Trading Faces

Trading Faces Exhibition

Exploring Black British Performance Histories via Archives, Art and Heritage Education.

This Black History Month sees the Trading Faces Recollecting Slavery Online Exhibition go live. Produced by Future Histories, the Online Exhibition uses the power of art and memory in performance using technology to explore old and new forms of human trade, resistance and creativity to develop a deeper understanding of slavery, its abolition in the past and its effects on the present. By promoting the use of primary resources for the study of black performing arts in the UK the Trading Faces Online Exhibition aims to stimulate creativity, critical thinking, individual responsibility and participation. Highlights of the exhibition include a performance timeline featuring newly archived material from the past 200 years, digitized and available online for the first time, there are also narratives of slavery from both the past and present and a series of virtual rooms which explore ritual, religion, carnival and masquerade amongst other aesthetic themes.

The Trading Faces Recollecting Slavery project has also ensured that the post colonial legacy of Black British performance has been preserved for future generations at the V&A Theatre Collections and in a new online exhibition. The V&A Theatre Collections has organised, preserved and catalogued a wealth of material, bringing together Talawa Theatre Company’s archive and selected items from other Black British performing arts collections including; Temba Theatre Company, Black Mime and the Roundhouse providing a wide ranging insight into the enormous contribution made by Black British artists and performers since the abolition of the Slave Trade in 1807.

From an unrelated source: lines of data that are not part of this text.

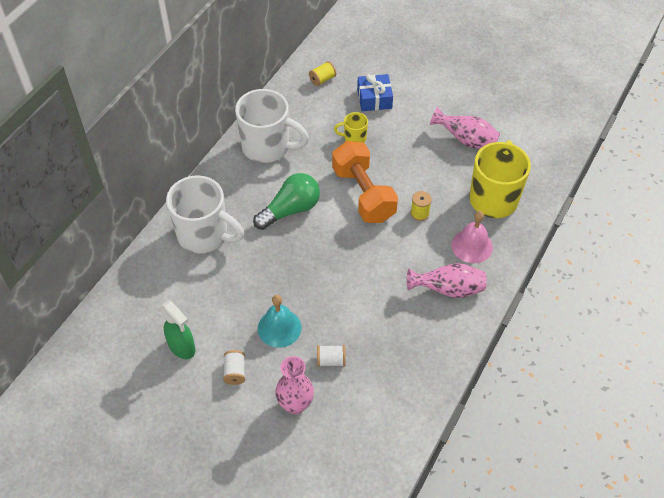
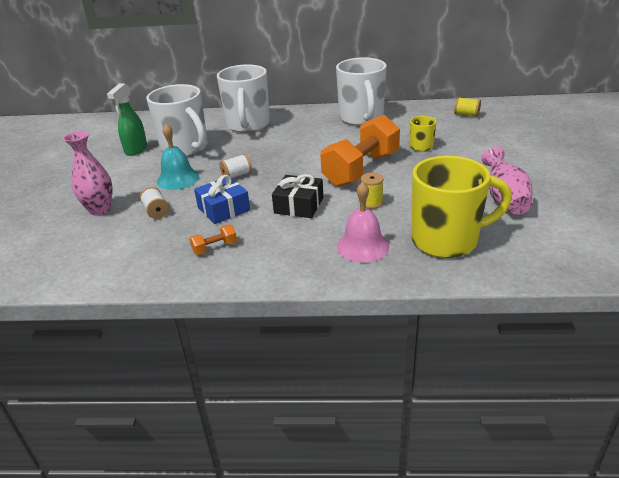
camera: 65 degrees right, 20 degrees down
(216, 303) = (185, 148): none -> white mug
(235, 372) = (122, 175): white spool -> white spool (236, 175)
(290, 210) = (307, 146): green light bulb -> none
(374, 99) = (481, 140): blue gift -> blue gift (223, 209)
(391, 259) = (299, 205): none -> black gift
(417, 335) = (215, 247): none -> orange dumbbell
(448, 289) = (288, 249): pink vase -> none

Over the past twenty two years Talawa Theatre Company has represented the post-colonial heritage of Britain on stage with over forty ground breaking productions. Now detailed records of these productions are available to the public for the first time. This exceptional archive, charting the work of Britain’s foremost Black Theatre company currently holds 148 scripts, over 700 photographs relating to 32 productions and 29 visual recordings of live productions. Plays produced include The Black Jacobins by C. L. R. James and The Gods Are Not To Blame by Ola Rotomi. Talawa Theatre Company also toured a Theatre In Education piece, Missing, to London Schools as part of the project examining themes around identity and developing pupils’ research skills to explore the stories of local, regional and national Black Britons.

The Trading Faces Recollecting Slavery project launch takes place at the Lecture Theatre in the V&A’s Sackler Centre on 31st October at 1pm.

The Trading Faces Online Exhibition goes live at www.tradingfacesonline.com on 31st October. The V&A Theatre Collections newly catalogued and collected material exploring the legacy of the transatlantic Slave Trade on British performing Arts and the Talawa catalogue is available online at www.nationalarchives.gov.uk/a2a with physical access to material available at the V&A Theatre Collections, Blythe House, 23 Blythe Road, London W14 0QX.